Camera: i gruppi parlamentari a inizio legislatura e oggi
Nel complesso, Italia Viva guadagna 26 deputati dai democratici, mentre Forza Italia dopo la scissione di Toti ha perso 4 deputati in direzione gruppo misto. Seppur in misura – per ora – inferiore rispetto alla scorsa legislatura, prosegue la fuga degli eletti del Movimento 5 Stelle, anch’essi verso il misto.
E quelli al Senato…
Al Senato la maggioranza su cui si regge il governo giallorosso è meno ampia. Ed è per questo che Italia Viva qui ha un potere contrattuale ancora maggiore sull’esecutivo.
In particolare, il gruppo guidato da Renzi si è potuto costituire grazie all’apporto del socialista Riccardo Nencini, (titolare del simbolo “Insieme” con cui il suo PSI ha corso alle ultime elezioni) e ha visto l’ingresso delle senatrici Donatella Conzatti (eletta con Forza Italia) e Silvia Vono (eletta con il M5S), oltre che di 14 senatori PD tra cui lo stesso Matteo Renzi: si tratta di Teresa Bellanova (Ministro delle politiche agricole, alimentari e forestali), Francesco Bonifazi, Eugenio Comincini, Giuseppe Cucca, Davide Faraone (capogruppo), Laura Garavini, Nadia Ginetti, Leonardo Grimani, Ernesto Magorno, Mauro Marino, Annamaria Parente, Daniela Sbrollini e Valeria Sudano.

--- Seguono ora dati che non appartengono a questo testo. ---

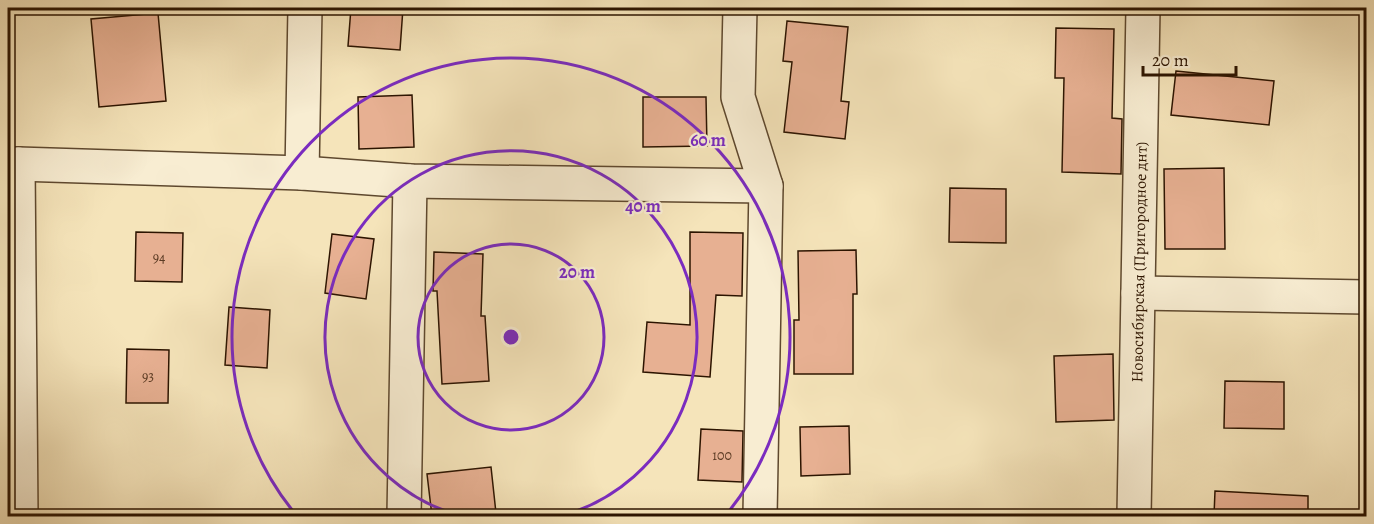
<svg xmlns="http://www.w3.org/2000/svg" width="1374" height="524" viewBox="0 0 1374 524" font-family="Alegreya,serif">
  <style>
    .building { fill: #e7b092; stroke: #2c1400; stroke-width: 1.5 }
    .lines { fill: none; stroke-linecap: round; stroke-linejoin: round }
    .minor-casing { stroke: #5e482e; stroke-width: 36 }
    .minor { stroke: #f8edd2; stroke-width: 33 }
    .ring { fill: none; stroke: #7b2cbf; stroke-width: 3 }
    .labels { text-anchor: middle; stroke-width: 4.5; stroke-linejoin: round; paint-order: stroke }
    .number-label { font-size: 14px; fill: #5b3b24 }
    .street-label { font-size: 16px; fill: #2c1400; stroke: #f8edd2 }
    .centre { fill: #7b2cbf; stroke: #f8edd2; stroke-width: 3 }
    .ring-label { font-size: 18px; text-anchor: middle; font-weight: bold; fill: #7b2cbf; stroke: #f8edd2; stroke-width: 4.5; stroke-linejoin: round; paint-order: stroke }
  </style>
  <rect width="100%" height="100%" fill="#f5e4ba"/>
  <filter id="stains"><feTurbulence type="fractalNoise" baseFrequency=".00333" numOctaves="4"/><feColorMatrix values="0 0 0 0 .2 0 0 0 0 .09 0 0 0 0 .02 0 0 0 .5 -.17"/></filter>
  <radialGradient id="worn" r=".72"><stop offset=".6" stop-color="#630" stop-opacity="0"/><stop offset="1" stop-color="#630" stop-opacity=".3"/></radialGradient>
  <path class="building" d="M351 8H403L400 50 348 46Z
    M158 13 166 101 99 107 91 19Z
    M787 21 848 27 841 101 849 102 845 139 784 132 792 62 783 61Z
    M1056 28 1114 29 1112 118 1122 119 1121 174 1062 172 1064 78H1055Z
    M1176 71 1274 81 1269 125 1171 115Z
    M412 95 414 147 359 149 358 97Z
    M643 97H706L707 146 643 147Z
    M1224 168 1225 249H1165L1164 169Z
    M950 188 1006 189V243L949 242Z
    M136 232 183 233 182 282 135 281Z
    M690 232 743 233 742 296 716 295 710 377 643 372 647 322 690 325Z
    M332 234 374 239 366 299 325 293Z
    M856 250 857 294H853V374H794V320H799L798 251Z
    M434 252 483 254 481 316H485L489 381 442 384 437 291H433Z
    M229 307 270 310 267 368 225 365Z
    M127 349 169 350 168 403H126Z
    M1113 354 1114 420 1056 422 1054 356Z
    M1225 381 1284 382V429L1224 428Z
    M849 426 850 474 801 476 800 427Z
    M701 429 743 431 742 482 698 480Z
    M491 467 496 513 461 516H432L427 474Z
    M1215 491 1308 496V516H1214Z"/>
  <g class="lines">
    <g class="minor-casing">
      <g id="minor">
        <path d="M740 8 738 97 766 186 760 516"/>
        <path d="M18 164 21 516"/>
        <path d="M8 170 18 164 302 173 410 181 766 186"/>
        <path d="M302 173 305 8"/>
        <path d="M1138 293 1366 297"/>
        <path d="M404 516 410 181"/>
        <path id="s1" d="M1134 516 1143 8"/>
      </g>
    </g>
    <use href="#minor" class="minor"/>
  </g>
  <g class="ring">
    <circle cx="511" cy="337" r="93"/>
    <path d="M461 516A186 186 0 1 1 561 516"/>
    <path d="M297 516A279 279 0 1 1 725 516"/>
  </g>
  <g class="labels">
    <g class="number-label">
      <text x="159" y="262">94</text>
      <text x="148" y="381">93</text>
      <text x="722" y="460">100</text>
    </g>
    <g class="street-label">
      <text dy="6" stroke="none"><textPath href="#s1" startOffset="254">Новосибирская (Пригородное днт)</textPath></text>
    </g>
  </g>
  <circle cx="511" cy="337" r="9" class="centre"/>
  <g class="ring-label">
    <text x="708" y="146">60 m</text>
    <text x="643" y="212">40 m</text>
    <text x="577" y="278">20 m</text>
  </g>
  <rect width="1374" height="524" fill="none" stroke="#f5e4ba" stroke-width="30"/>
  <rect x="9" y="9" width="1356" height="506" fill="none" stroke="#2c1400" stroke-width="3"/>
  <rect x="15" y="15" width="1344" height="494" fill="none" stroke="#2c1400" stroke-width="1.5"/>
  <path d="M1143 66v9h93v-9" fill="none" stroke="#2c1400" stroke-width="3"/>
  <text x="1152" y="66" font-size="18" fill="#2c1400" stroke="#f8edd2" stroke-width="4.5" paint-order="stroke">20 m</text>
  <rect width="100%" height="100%" filter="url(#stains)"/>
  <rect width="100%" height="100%" fill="url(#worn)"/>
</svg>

Il PD ha anche perso il senatore Matteo Richetti in direzione del Gruppo Misto, mentre dal Movimento 5 Stelle sono stati espulsi Saverio De Bonis, Gregorio De Falco e Paola Nugnes. Nessun cambio di casacca, invece, nel centrodestra.
Senato: i gruppi parlamentari a inizio legislatura e oggi
La provenienza dei transfughi
Ad aver cambiato gruppo tra Camera e Senato sono ben 66 parlamentari. Di questi, 42 sono stati eletti nelle circoscrizioni plurinominali, 21 nei collegi uninominali (nel caso di centrodestra e centrosinistra, con i voti di tutta la coalizione) e 3 nella circoscrizione estero.
In conclusione, nonostante la XVIII legislatura sia iniziata da appena un anno e mezzo, il quadro partitico vive una fase di grande mutamento, e prima che si torni alle elezioni assisteremo quasi certamente ad ulteriori cambi di gruppo.